3,5 milhões de norte-coreanos alistaram-se para lutar contra os EUA

O regime norte-coreano garantiu hoje que quase 3,5 milhões de jovens e militares na reserva pediram para lutar contra os Estados Unidos, em plena "guerra de palavras" entre Washington e Pyongyang.

O Rodong Sinmun, jornal do Partido dos Trabalhadores, escreveu que 3,47 milhões de estudantes, jovens trabalhadores e militares na reserva pediram para se juntarem às Forças Armadas desde dia 7, quando o regime norte-coreano anunciou duras represálias devido às novas sanções adotadas pela ONU.

Segundo o diário oficial, que discriminou os alistamentos por dias e províncias, os norte-coreanos "estão a levantar-se por todo o país" para retaliar "milhares de vezes" contra os Estados Unidos, de acordo com a agência de notícias sul-coreana Yonhap.

A Coreia do Norte tem uma população estimada em 25 milhões de habitantes e conta com um exército com entre 700 mil e 1,3 milhões de efetivos, um dos maiores do mundo.

Os meios de comunicação social norte-coreanos mostraram na quarta-feira imagens de uma mobilização de dezenas de milhares de cidadãos que desfilaram pela praça Kim Il-sung, em Pyongyang, com cartazes em defesa do líder Kim Jong-un e contra o mais recente - e mais duro até à data - pacote de sanções imposto pela ONU contra a Coreia do Norte pelos lançamentos de mísseis.

Segundo a agência de notícias norte-coreana KCNA, mobilizações idênticas repetiram-se por todo o país na quinta e na sexta-feira.

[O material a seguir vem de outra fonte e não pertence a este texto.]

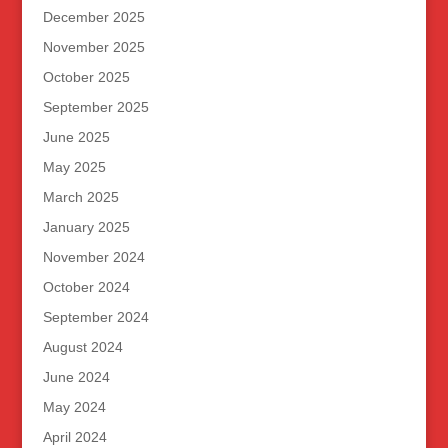
December 2025
November 2025
October 2025
September 2025
June 2025
May 2025
March 2025
January 2025
November 2024
October 2024
September 2024
August 2024
June 2024
May 2024
April 2024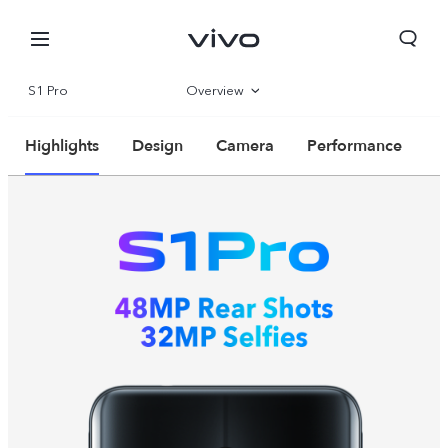
S1 Pro
Overview
Parameter
Highlights
Design
Camera
Performance
Bahrain | Select country/region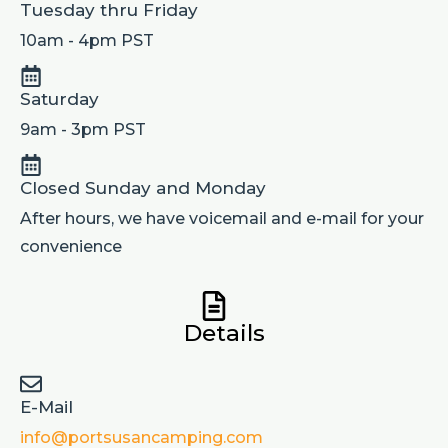
Tuesday thru Friday
10am - 4pm PST
Saturday
9am - 3pm PST
Closed Sunday and Monday
After hours, we have voicemail and e-mail for your
convenience
Details
E-Mail
info@portsusancamping.com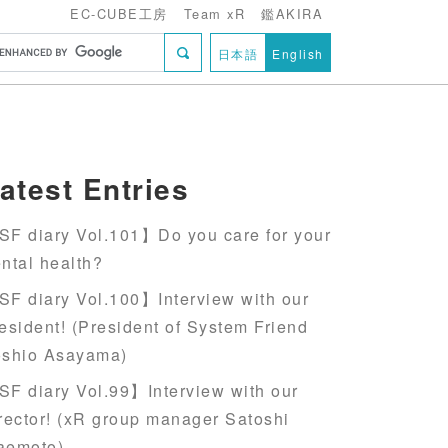
EC-CUBE工房
Team xR
鑑AKIRA
日本語
English
atest Entries
F diary Vol.101】Do you care for your
ntal health?
F diary Vol.100】Interview with our
esident! (President of System Friend
oshio Asayama)
F diary Vol.99】Interview with our
rector! (xR group manager Satoshi
aemoto)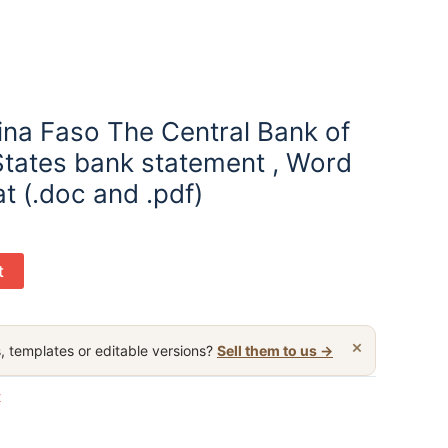
ina Faso The Central Bank of
States bank statement , Word
t (.doc and .pdf)
t
×
, templates or editable versions?
Sell them to us →
t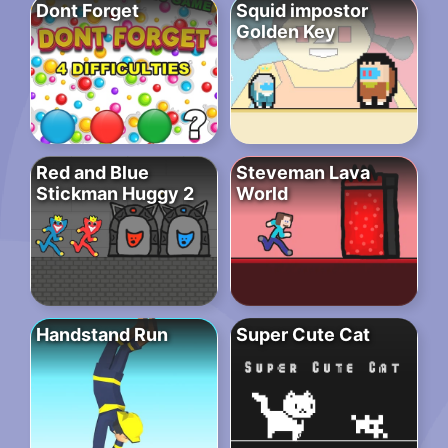
Dont Forget
Squid impostor
Golden Key
Red and Blue
Steveman Lava
Stickman Huggy 2
World
Handstand Run
Super Cute Cat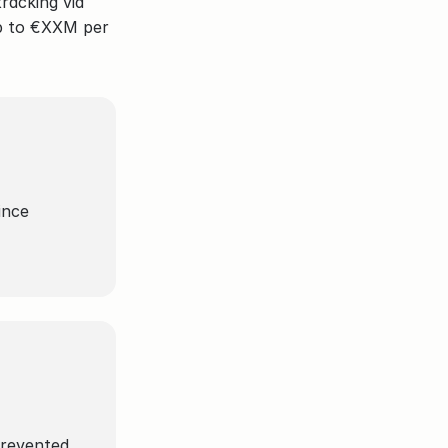
racking via 
p to €XXM per 
nce 
 prevented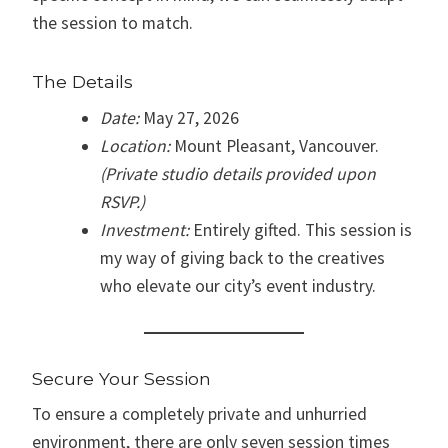
the session to match.
The Details
Date:
May 27, 2026
Location:
Mount Pleasant, Vancouver.
(Private studio details provided upon
RSVP.)
Investment:
Entirely gifted. This session is
my way of giving back to the creatives
who elevate our city’s event industry.
Secure Your Session
To ensure a completely private and unhurried
environment, there are only seven session times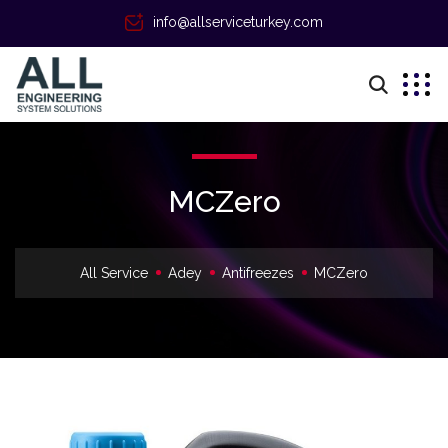
info@allserviceturkey.com
MCZero
All Service
Adey
Antifreezes
MCZero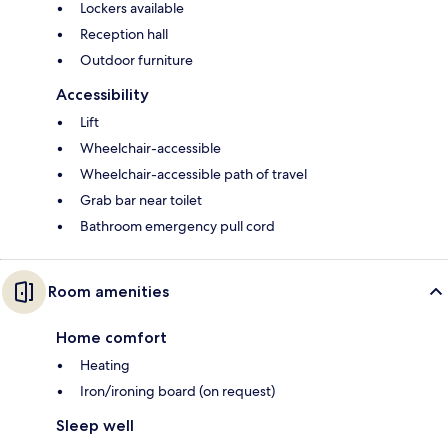
Lockers available
Reception hall
Outdoor furniture
Accessibility
Lift
Wheelchair-accessible
Wheelchair-accessible path of travel
Grab bar near toilet
Bathroom emergency pull cord
Room amenities
Home comfort
Heating
Iron/ironing board (on request)
Sleep well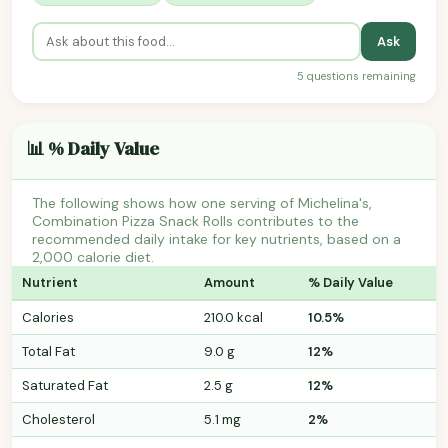
Ask
5 questions remaining
📊 % Daily Value
The following shows how one serving of Michelina's,
Combination Pizza Snack Rolls contributes to the
recommended daily intake for key nutrients, based on a
2,000 calorie diet.
Nutrient
Amount
% Daily Value
Calories
210.0 kcal
10.5%
Total Fat
9.0 g
12%
Saturated Fat
2.5 g
12%
Cholesterol
5.1 mg
2%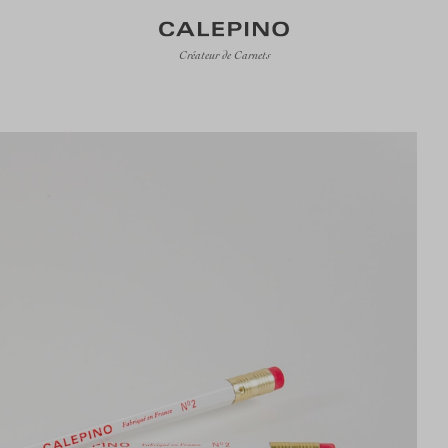
Créateur de Carnets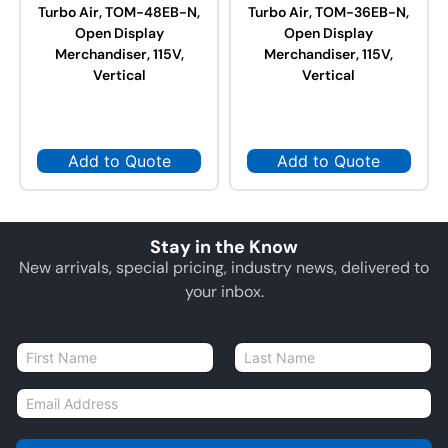
Turbo Air, TOM-48EB-N,
Turbo Air, TOM-36EB-N,
Open Display
Open Display
Merchandiser, 115V,
Merchandiser, 115V,
Vertical
Vertical
Add to Quote
Add to Quote
Stay in the Know
New arrivals, special pricing, industry news, delivered to
your inbox.
N
a
First
Last
m
E
e
m
*
a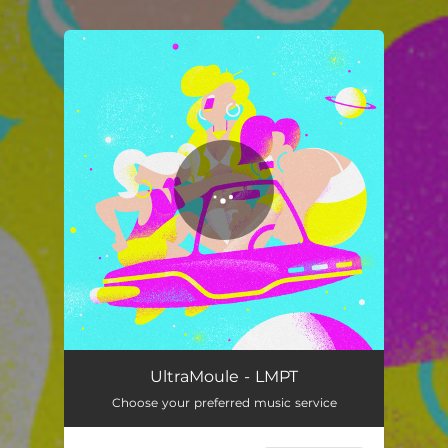
.
You're all set!
LMPT
04:40
UltraMoule - LMPT
Choose your preferred music service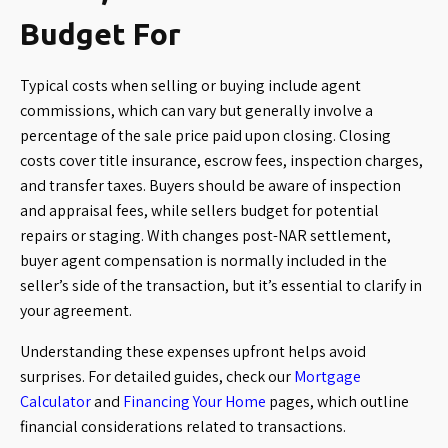
Budget For
Typical costs when selling or buying include agent
commissions, which can vary but generally involve a
percentage of the sale price paid upon closing. Closing
costs cover title insurance, escrow fees, inspection charges,
and transfer taxes. Buyers should be aware of inspection
and appraisal fees, while sellers budget for potential
repairs or staging. With changes post-NAR settlement,
buyer agent compensation is normally included in the
seller’s side of the transaction, but it’s essential to clarify in
your agreement.
Understanding these expenses upfront helps avoid
surprises. For detailed guides, check our
Mortgage
Calculator
and
Financing Your Home
pages, which outline
financial considerations related to transactions.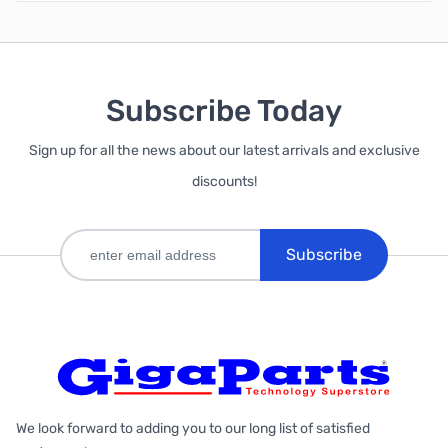
Subscribe Today
Sign up for all the news about our latest arrivals and exclusive
discounts!
Subscribe
We look forward to adding you to our long list of satisfied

Pyongyang e Washington encontram-se em plena "guerra de palavras", depois de os contínuos testes nucleares e de mísseis terem endurecido a retórica da Administração do Presidente dos Estados Unidos, Donald Trump, que, por várias ocasiões, admitiu a possibilidade de realizar um ataque preventivo contra o regime de Kim Jong-un.

Esta semana, a tensão subiu de tom, depois de Donald Trump ter prometido responder com "fogo e fúria jamais vistos" às ameaças da Coreia do Norte.

Pyongyang retaliou e anunciou um plano para atacar a ilha de Guam, em cujas bases norte-americanas se encontram estacionados caças-bombardeiros que o Pentágono envia regularmente para a península coreana e que, na terça-feira, voltaram a voar perto da Coreia do Norte.